We have demonstrated that a latent correctness signal exists in the internal activations of large language models, which can be effectively extracted using a linear probe. This signal reliably predicts whether the model will generate a correct response for several knowledge datasets. The robustness of this finding across various model architectures reinforces the idea that LLMs encode an internal representation of their own confidence. Our work advances the understanding of model internals and provides a foundation for developing safer and more reliable language systems.

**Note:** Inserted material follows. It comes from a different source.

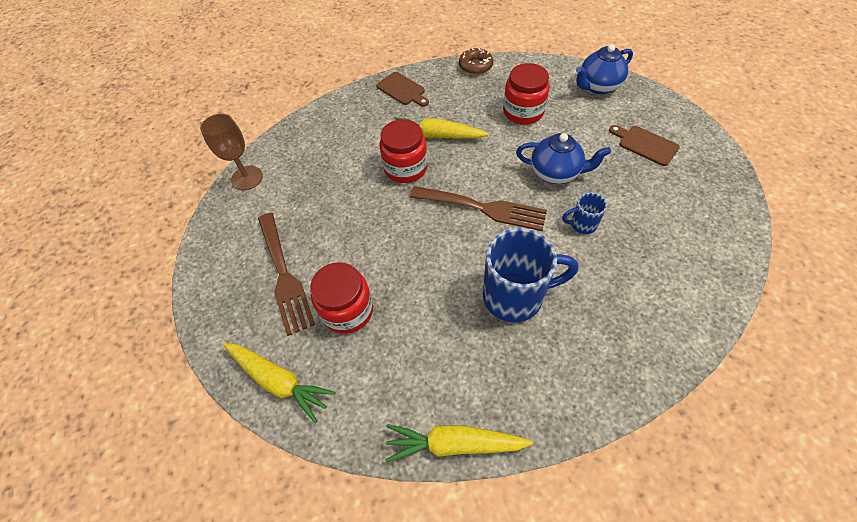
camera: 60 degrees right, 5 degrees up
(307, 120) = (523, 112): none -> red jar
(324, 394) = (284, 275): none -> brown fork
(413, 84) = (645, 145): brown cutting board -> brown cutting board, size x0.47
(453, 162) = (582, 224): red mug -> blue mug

Our contributions are fivefold: (1) we provide evidence that LLMs embed a latent correctness signal mid-computation; (2) we show that a simple linear probe can extract this signal, yielding generalisation across knowledge datasets; (3) we highlight the limits of this approach, suggesting that deeper reasoning and arithmetic capabilities are not as easily captured in activations; (4) we find a stronger signal for the largest model we test (Llama 3.3 70B), suggesting that larger models may better predict their correctness (5) we demonstrate this direction aligns with abstention behaviour in models that say “I don’t know,” supporting its interpretation as a latent confidence axis. This work contributes to mechanistic interpretability by identifying a meaningful confidence direction within LLM activations, corroborating recent works with sparse auto-encoders. It also complements studies of truthfulness and hallucination, suggesting that models encode internal notions of confidence—even before answer generation—and truthfulness that are both general and accessible.

Our findings have relevance for both AI safety and practical deployment. As LLMs are increasingly used in high-stakes settings, low-cost internal signals of impending failure offer a path toward safer, more robust systems. The correctness direction could inform early stopping, fallback mechanisms, or human-in-the-loop protocols—particularly where generating unreliable outputs is costly or dangerous.